Musically, Is The Is Are has drawn innumerable comparisons to three bands – The Cure, The Smashing Pumpkins, and Sonic Youth. Pitchfork reviewer Ian Cohen put it rather memorably “The revelation of a 17-song tracklist promised scatter and sprawl, like a hybrid of Kiss Me Kiss Me Kiss Me and Disintegration. However, this is more in the spirit of Seventeen Seconds to Pornography: gray, gloomy textures, depressive fatalism. And like those records, Is the Is Are doesn’t engage in fantasy or open up new worlds—it builds a nearly impenetrable wall around the self. Call it Requiem for a Dream-pop, dedicated to a gorgeous yet unglamorous portrayal of addiction.” 

The Sonic Youth corollary mainly comes in reference to “Blue Boredom”, featuring Sky Ferreira reprising Kim Gordon’s narration from “Death Valley ’69” off of Sonic Youth’s Bad Moon Rising, which Smith has cited as a sonic influence on Is The Is Are.

Both The Cure and Sonic Youth were great psychedelic bands, with extended, mind-melting jams, being rooted in existentialist philosophy and romantic poetry. Artful punks like The Cure and Sonic Youth were like the beatniks to the sprawling West Coast hash jams of the hippies. Like The Velvet Underground to the Grateful Dead. All drug addled, all rooted in ancient philosophy and great thought and weird music from all over, but coming out with a very different vibe.

Instead of the mellow pot and mushroom vibes of classic rock psychedelia, Is The Is Are is the sound for being awake for a few days, your head going all fuzzy around the edges, your eyes dilating until you’re seeing angels in the perpetual overcast. Is The Is Are is the sound of both detachment and intimacy. It is like walking two feet above the ground. Rather than being unemotional, however, sometimes you’re able to be even more engaged, without being flooded with emotions. It is a lovely sound, shrouded in mist – hooded and veiled.

Is The Is Are is primarily constructed around the glistening coils of Smith’s guitar, buttressed by Devin Ruben Perez’s throbbing, pulsing, strobing bass, and Colin Caulfield’s metronomic drumming. Stylistically, they blend the gauzy post-punk of mid-era The Cure with frequent outbursts of Kosmische, all held together and kept cohesive with Perez’s melodic 8th-note basslines. The whole thing is driving, relentless, propulsive, constantly moving forward. Its precise as a Swedish watch, but is prevented from being edgy or harsh by the washed-out production.

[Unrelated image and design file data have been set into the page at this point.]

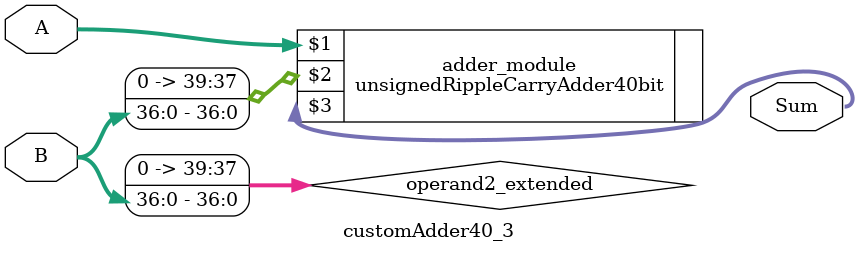
<source format=v>
module customAdder40_3(
                        input [39 : 0] A,
                        input [36 : 0] B,
                        
                        output [40 : 0] Sum
                );

        wire [39 : 0] operand2_extended;
        
        assign operand2_extended =  {3'b0, B};
        
        unsignedRippleCarryAdder40bit adder_module(
            A,
            operand2_extended,
            Sum
        );
        
        endmodule
        
</source>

It’s not too cloudy, however. Oshin was a sea of echoes and reverb (which I also love) but Smith sought for Is The Is Are to be more “insistent”, at Sky Ferreria’s urging, drawing from a deeper lyrical well.

All in all, the album is a war of contradictions. It’s gentle and floaty and lovely as anything you’re likely to hear this year, while also being dark and dour and depressed, like on “Mire”, which features nearly Misfits-level of cartoonish ghoulishness, complete with cackling.  The guitar lines are all hyper-disciplined, detailed and precise, layered like a Joan Miró painting brought to life in midair, all around your ears, but the overall vibe is relaxed, floaty, mellow.

You can’t comfortably call Is The Is Are a druggy or a recovery record. It’s distant and disorienting, to be sure, but its also personal and insistent. And while guitar music might not be on the tip of everybody’s tongue, at the moment, leaning forward and listening to personal, interesting, poetic, well-executed, emotional, trippy, weird, aggressive, sad, exciting music definitely is. Perhaps more so than ever.